In his Charles Eliot Norton lectures at Harvard University in 1989, Cage composed a series of mesostics entitled, method Structure Intention Discipline Notation Indeterminacy Interpenetration Imitation Devotion Cirumstances Variables Structure Nonunderstanding Contingency Inconsistency Performance (more conveniently known as I-IV — lectures one to four). I-IV included source material from a range of texts including Henry David Thoreau, Ralph Waldo Emerson, Richard Buckminster Fuller, Marshall McLuhan, the New York Times, the Wall Street Journal and the Christian Science Monitor. Similar to his dispersion of sounds in his earlier musical compositions, in this mesostic, Cage disperses these voices across the visual space of the page and across the aural space of his listeners. The focus is on the emptiness that surrounds each word, the idea that each word "sounds" alone with its own richness while still interacting with the larger collection of words. This is non-communication based on the recognition of the vibrations of intensity that issue forth from the singularity of a voice. To communicate in this sense is to hear "the noise in the message", the excess that escapes rational discourse. In between the words, in the material sound itself, exists another, more profound communication.

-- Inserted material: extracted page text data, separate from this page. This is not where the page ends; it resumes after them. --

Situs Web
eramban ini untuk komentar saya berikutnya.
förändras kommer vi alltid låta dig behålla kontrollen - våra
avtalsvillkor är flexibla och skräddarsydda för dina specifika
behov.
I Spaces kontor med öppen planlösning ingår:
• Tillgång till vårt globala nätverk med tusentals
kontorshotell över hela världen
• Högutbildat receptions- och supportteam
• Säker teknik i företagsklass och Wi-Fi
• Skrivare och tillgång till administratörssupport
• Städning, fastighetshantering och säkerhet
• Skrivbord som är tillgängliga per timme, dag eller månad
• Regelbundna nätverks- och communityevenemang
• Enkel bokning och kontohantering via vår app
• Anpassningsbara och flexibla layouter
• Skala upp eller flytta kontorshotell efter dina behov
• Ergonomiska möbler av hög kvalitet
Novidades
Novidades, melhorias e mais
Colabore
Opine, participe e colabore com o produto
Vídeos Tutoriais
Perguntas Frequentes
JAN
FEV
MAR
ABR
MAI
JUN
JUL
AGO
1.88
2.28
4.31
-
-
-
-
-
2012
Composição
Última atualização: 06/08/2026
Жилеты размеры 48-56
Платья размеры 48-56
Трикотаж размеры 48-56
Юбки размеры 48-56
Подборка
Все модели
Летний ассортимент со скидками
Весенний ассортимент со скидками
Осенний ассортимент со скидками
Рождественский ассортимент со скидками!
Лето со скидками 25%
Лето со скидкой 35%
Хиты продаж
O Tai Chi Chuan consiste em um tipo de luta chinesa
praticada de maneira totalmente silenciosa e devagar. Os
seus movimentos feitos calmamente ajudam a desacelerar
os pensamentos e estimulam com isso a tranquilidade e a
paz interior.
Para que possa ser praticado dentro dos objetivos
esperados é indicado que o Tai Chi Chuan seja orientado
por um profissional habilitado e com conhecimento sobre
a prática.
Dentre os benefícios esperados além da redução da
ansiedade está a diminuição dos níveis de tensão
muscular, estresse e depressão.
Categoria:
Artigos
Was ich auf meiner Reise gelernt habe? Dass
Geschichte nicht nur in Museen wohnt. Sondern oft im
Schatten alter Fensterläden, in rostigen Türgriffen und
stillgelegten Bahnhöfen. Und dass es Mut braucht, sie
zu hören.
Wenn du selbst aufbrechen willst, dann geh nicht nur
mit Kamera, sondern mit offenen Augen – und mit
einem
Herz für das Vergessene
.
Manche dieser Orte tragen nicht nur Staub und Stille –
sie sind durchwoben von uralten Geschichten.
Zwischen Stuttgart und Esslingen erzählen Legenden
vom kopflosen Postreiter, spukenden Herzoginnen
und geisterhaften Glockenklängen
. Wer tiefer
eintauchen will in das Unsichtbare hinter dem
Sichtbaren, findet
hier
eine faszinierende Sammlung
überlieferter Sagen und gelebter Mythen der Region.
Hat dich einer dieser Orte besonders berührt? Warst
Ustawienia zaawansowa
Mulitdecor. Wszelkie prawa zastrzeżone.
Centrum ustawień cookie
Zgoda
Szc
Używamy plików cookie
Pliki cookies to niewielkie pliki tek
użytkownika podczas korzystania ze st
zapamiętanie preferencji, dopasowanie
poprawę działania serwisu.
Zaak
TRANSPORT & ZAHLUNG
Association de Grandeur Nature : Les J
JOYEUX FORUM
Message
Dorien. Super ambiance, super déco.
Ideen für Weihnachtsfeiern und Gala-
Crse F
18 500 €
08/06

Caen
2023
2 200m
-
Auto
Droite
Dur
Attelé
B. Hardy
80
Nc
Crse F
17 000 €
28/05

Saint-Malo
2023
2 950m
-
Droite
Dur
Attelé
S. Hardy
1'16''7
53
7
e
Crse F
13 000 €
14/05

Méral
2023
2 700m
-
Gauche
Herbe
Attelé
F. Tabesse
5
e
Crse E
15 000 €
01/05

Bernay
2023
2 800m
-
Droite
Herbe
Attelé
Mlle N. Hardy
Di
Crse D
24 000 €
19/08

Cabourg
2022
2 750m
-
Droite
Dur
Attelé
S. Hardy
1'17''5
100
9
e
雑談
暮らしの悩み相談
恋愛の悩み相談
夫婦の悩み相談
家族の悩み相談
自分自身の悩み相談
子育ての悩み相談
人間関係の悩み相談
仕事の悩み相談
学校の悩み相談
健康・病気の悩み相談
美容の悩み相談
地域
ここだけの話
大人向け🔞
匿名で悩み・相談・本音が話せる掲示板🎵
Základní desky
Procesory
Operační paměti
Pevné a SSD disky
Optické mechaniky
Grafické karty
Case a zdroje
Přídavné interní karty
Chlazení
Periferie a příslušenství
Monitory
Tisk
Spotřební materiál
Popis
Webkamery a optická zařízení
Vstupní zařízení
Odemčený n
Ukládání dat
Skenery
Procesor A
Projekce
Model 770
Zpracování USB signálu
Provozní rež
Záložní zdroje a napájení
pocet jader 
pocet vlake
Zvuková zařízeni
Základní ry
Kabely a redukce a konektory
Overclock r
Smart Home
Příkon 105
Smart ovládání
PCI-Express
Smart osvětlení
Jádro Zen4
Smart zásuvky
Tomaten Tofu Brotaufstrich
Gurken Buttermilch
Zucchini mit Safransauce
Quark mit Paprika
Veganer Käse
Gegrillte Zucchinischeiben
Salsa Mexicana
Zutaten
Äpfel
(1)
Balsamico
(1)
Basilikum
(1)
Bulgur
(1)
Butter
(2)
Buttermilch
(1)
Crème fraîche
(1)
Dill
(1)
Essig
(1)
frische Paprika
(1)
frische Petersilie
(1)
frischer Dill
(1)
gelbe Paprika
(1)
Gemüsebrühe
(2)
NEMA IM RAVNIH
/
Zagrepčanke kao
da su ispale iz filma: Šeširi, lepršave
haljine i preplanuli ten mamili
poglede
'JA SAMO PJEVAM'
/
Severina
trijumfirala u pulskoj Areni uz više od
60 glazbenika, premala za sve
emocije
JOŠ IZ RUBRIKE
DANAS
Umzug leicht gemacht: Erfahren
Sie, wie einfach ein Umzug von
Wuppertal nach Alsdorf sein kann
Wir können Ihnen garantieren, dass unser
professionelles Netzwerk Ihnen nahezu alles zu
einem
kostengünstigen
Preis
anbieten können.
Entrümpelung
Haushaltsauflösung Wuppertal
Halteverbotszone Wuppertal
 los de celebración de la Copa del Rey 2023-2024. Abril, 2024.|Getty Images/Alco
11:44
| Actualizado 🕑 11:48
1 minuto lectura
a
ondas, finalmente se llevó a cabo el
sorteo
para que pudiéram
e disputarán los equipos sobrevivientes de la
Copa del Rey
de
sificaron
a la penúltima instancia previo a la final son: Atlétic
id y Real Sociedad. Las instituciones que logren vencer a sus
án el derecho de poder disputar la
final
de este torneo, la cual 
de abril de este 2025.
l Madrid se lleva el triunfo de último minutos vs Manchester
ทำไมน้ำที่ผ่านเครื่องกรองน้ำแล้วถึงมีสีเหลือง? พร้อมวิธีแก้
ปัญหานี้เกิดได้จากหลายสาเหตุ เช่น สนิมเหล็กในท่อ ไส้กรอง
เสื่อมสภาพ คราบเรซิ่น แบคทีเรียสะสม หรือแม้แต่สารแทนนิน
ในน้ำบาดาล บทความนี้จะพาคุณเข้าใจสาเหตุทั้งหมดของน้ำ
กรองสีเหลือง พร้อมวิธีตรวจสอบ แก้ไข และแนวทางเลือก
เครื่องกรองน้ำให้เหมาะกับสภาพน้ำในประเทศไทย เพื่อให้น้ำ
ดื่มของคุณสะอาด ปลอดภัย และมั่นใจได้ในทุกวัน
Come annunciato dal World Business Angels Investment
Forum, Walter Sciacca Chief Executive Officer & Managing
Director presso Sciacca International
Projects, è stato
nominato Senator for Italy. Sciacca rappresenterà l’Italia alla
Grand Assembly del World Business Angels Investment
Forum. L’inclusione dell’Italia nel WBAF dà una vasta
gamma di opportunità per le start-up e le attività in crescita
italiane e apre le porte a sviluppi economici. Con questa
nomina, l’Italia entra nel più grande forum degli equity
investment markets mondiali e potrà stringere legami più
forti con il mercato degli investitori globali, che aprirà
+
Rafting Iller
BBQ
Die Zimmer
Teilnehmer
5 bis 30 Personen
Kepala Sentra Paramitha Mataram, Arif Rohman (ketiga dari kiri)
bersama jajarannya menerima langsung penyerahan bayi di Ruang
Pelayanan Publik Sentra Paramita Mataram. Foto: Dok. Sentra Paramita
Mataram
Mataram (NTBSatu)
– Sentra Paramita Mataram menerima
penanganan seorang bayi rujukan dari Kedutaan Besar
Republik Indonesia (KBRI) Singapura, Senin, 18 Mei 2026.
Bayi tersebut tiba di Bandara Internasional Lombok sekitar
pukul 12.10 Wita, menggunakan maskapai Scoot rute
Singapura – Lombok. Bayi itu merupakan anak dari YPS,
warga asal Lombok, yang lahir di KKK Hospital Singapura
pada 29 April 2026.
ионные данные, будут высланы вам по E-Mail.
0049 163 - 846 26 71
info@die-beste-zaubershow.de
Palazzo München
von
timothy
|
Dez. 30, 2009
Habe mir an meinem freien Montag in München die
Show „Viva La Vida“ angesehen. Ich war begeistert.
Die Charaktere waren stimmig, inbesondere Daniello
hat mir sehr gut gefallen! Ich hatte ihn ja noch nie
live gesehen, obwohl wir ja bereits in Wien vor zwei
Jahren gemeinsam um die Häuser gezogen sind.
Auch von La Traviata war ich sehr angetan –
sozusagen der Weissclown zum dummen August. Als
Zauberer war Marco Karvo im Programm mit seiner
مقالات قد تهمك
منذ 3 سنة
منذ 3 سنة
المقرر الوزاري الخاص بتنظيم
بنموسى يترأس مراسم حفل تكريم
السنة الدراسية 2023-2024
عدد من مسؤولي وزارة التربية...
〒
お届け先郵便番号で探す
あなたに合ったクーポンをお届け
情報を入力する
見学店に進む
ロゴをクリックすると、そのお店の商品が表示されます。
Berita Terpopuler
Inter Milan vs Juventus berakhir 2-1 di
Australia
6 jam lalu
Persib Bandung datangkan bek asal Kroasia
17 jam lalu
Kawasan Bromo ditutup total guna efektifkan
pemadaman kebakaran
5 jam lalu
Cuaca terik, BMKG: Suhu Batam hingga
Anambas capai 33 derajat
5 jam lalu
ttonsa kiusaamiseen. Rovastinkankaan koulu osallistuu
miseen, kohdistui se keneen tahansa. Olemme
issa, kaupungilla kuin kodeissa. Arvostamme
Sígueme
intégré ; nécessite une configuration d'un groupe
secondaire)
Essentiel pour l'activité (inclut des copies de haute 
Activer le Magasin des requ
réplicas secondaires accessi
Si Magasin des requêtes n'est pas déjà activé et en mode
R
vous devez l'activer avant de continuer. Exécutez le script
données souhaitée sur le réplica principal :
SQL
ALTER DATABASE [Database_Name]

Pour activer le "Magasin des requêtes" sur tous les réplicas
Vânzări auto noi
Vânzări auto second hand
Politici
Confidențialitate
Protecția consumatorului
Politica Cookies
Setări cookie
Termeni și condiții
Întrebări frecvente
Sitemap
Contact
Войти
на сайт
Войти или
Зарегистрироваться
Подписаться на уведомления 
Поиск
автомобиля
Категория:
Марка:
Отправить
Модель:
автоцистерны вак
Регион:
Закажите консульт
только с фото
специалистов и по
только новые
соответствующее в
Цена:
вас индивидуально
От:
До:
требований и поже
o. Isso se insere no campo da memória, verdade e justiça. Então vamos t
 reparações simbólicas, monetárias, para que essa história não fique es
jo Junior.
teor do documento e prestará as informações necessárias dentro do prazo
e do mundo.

It is no longer a question of obtaining a predetermined message but of listening to the materiality of words, the music of language. In these terms, writing serves no useful function. There is no exchange of information from point A to point B. While rational discourse depersonalizes and orders, Cage’s poetics acknowledge the singularity of each word and the singularity of each listener. Resonance without a conclusion. Not self-expression but an expression of self. Words vibrate. Language sings.